STATISTICS for industrial production in Slovakia for June were far from rosy and may signal the arrival of another slowdown in the Slovak economy. In June, year-on-year growth in industrial production fell from 10.7 percent in May to 4.9 percent. After cleansing the figures of seasonal influences, industrial production actually fell by 2.2 percent compared to May, reversing the growth of 2.4 percent seen in that month, according to data released by the Slovak Statistics Office on August 8.
“This is the slowest [year-on-year] growth so far this year,” Andrej Arady, macro-economist with VÚB Banka, wrote in a memo. “The general performance in industrial production was dragged down by a decrease in the production of computer, electro-technical and optical products, which were down 35.6 percent when compared with June 2010. Growth in machinery production slowed from 43.5 percent in May to 13.3 percent.”
However, while Arady perceives automotive production as maintaining its strong year-on-year growth at 30.5 percent, confirming the sector’s good condition, David Dereník of UniCredit Bank pointed to a moderate decrease from the 33.2 percent growth recorded in May. Moreover, Dereník pointed out that Slovakia’s shrinking exports, down 4 percent compared to May, is not a positive signal.
Analysts agree that the June figures may be the first sign of a deceleration in Slovakia’s economy, something which had been expected during the second half of 2011.
“The first and the biggest negative feature of the June figures is that the deceleration of growth occurred in most industrial segments, which may be one of the first indicators of the worsening sentiment in Slovakia’s biggest commercial partners, [and therefore] also in Slovakia,” Boris Fojtík, economic analyst with Tatra Banka, wrote in a memo, adding that economic growth also slowed in Germany and the Czech Republic, which are traditionally among Slovakia’s strongest trading partners.
According to Fojtík, it is becoming more and more complicated to estimate future developments, partly because of the current turbulence on world markets.

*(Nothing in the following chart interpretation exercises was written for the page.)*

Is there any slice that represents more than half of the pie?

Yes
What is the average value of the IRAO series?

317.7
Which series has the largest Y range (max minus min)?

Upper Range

“The gradual start of production at AU Optronics certainly may help boost the electro-technical sector and moderately reduce its deeply negative results,” Fojtík wrote in his memo. “On the other hand, it is necessary to count on the holiday break at Trnava carmaker [PSA Peugeot-Citroen] being longer than normal, something which may be reflected negatively in the August results.”

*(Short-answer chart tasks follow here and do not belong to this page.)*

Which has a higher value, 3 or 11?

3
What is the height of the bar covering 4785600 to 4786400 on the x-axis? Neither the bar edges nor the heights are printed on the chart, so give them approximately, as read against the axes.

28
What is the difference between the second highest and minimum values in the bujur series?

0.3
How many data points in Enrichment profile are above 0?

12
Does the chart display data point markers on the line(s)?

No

Dereník also pointed to the negative developments on global stock markets. He expects that in the near future politicians will try to calm the markets as much possible to soften the impacts of uncertainty on the economy. But he does not expect any catastrophic scenarios to materialise.
“During the second half of the year we expect to see a deceleration in the Slovak economy, but not its decline,” Dereník wrote in his memo. “But a possible recession next year can no longer be completely ruled out.”

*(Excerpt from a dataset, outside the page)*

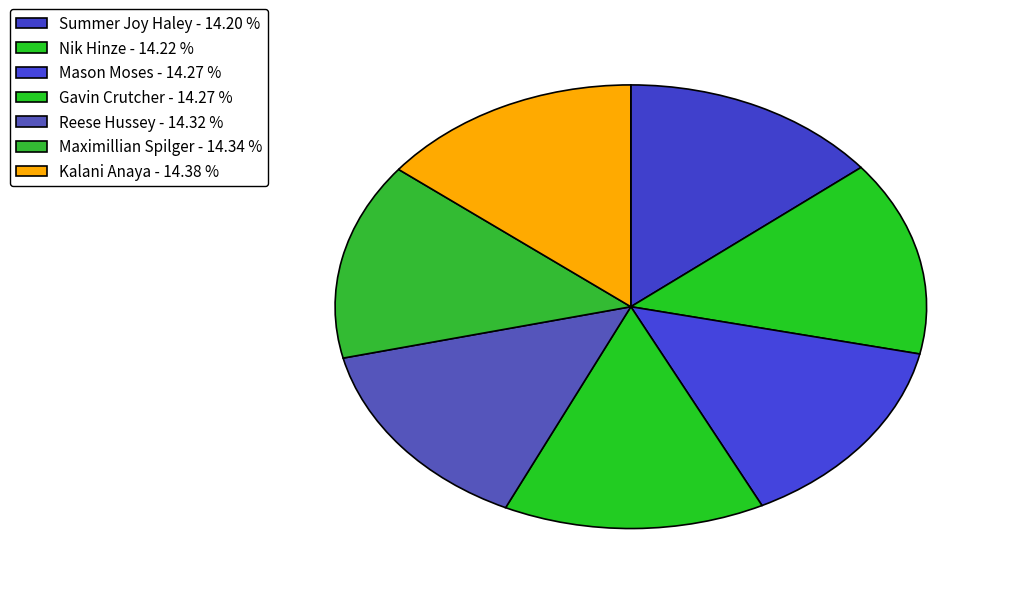

Count the number of slices in the pie.

7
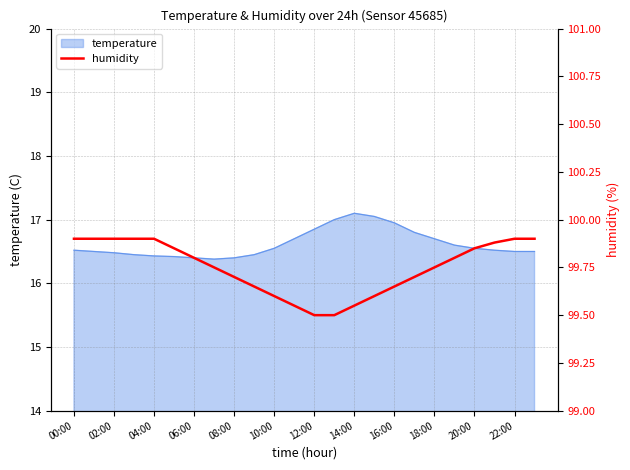

Does the chart display data point markers on the line(s)?

No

The Statistics Office will release its flash estimate of growth in the Slovak economy on Tuesday, August 16, and there are expectations that it may come as a bad surprise for most of the market, the Hospodárske Noviny daily wrote.
Industrial production in Slovakia in June increased year-on-year by 4.9 percent, compared with 10.7 percent in May, according to data from the Statistics Office. Growth in Slovakia’s industrial output was thus the slowest since November 2009, when the period of crisis-triggered year-on-year falls came to an end, the SITA newswire wrote.
In 2009, Slovakia’s industrial production fell by 13.7 percent, due to a slump in foreign demand as a result of the global financial and economic crisis. Last year it returned to double-digit growth. On average during 2010, growth in industrial production reached 18.9 percent, with all sectors growing except for production of coke and petroleum products.